You might expect this review to start with some witty re-creation of a cheer that will slyly criticize the latest teen flick, Bring It On. But, the only cheers about this Kirsten Dunst vehicle that you will find in this space will be upbeat and positive.
In a summer when the multiplexes were swamped with big-time movies geared almost exclusively towards people in the early twenties and younger, Bring It On ranks alongside Road Trip as the summer’s most enjoyable fare.
With a topic that had the potential to be cloying and that is usually portrayed as empty-headed, screenwriter Jessica Bendinger and director Peyton Reed managed to create a scenario and characters that made you interested in the Rancho Carne Toros and the West Compton Clovers, two rival cheerleading squads.
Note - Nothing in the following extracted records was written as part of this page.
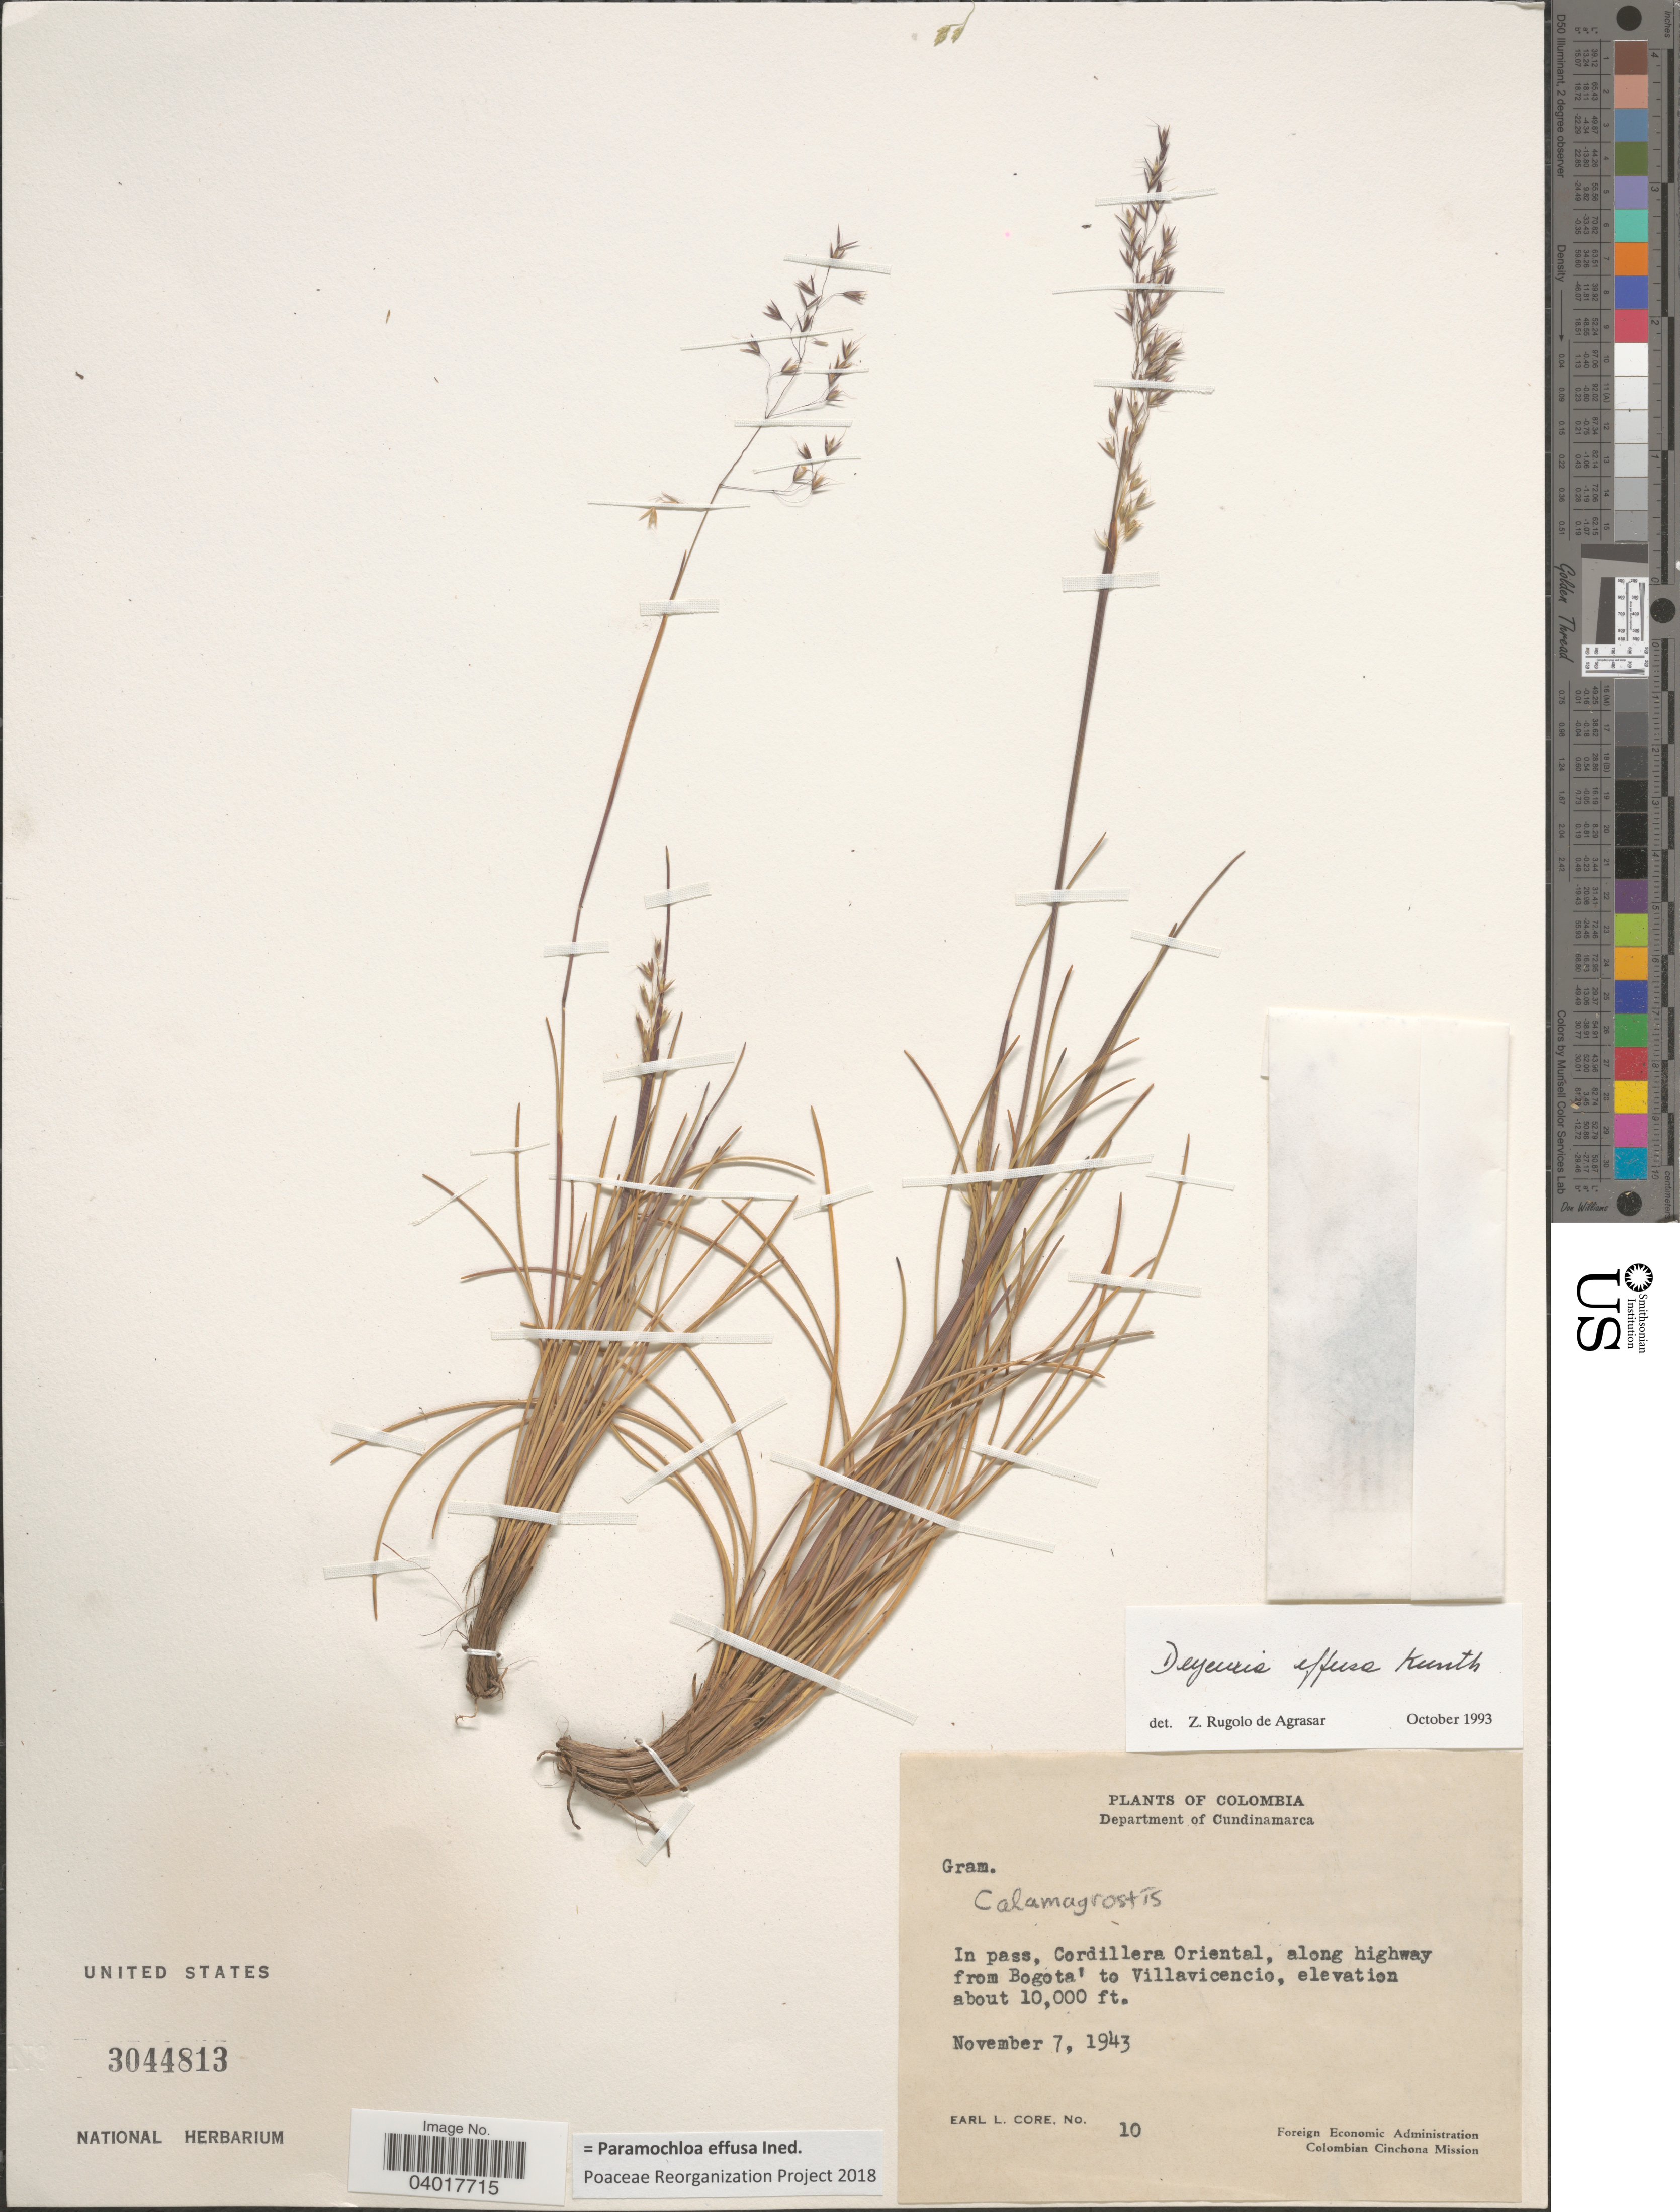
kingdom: Plantae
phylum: Tracheophyta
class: Liliopsida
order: Poales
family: Poaceae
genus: Paramochloa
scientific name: Paramochloa effusa ined.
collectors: E. L. Core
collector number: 10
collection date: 1943-11-07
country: Colombia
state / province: Cundinamarca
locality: Department of Cundinamarca. In pass, Cordillera Oriental, along highway from Bogota' to Villavicencio.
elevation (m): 3048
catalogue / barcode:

After a dream sequence which provides the film’s most humourous moment, Torrance (Kirsten Dunst) assumes the captain’s position for the 5-time National Champion Toros. Among the dilemmas she encounters are the replacement of an injured team-mate with brash outsider Missy (Eliza Dushku).
Missy flips the Toros world upside down when she explains that Big Red, the old captain, had lifted their award-winning routines from the inner city Clovers. With that, the rivalry is set in motion.
Mercifully, the racial tension in the film is not exploited by cheap stereotypes nor tasteless jokes. Instead, the class issues merely underlie the impending cheerleading duel.
Missy’s brother Cliff (Jesse Bradford) throws Torrance’s personal life for a loop. Bradford delights Dunst’s character and the audience with an original and cheery take on the overdone role of unlikely love interest.
The understated scene that has Bradford and Dunst brushing their teeth side by side is the best in Bring It On; if only because it demonstrates the surprising flexibility of a film that can go from romance to comedy to high-flying acrobatics without missing a step.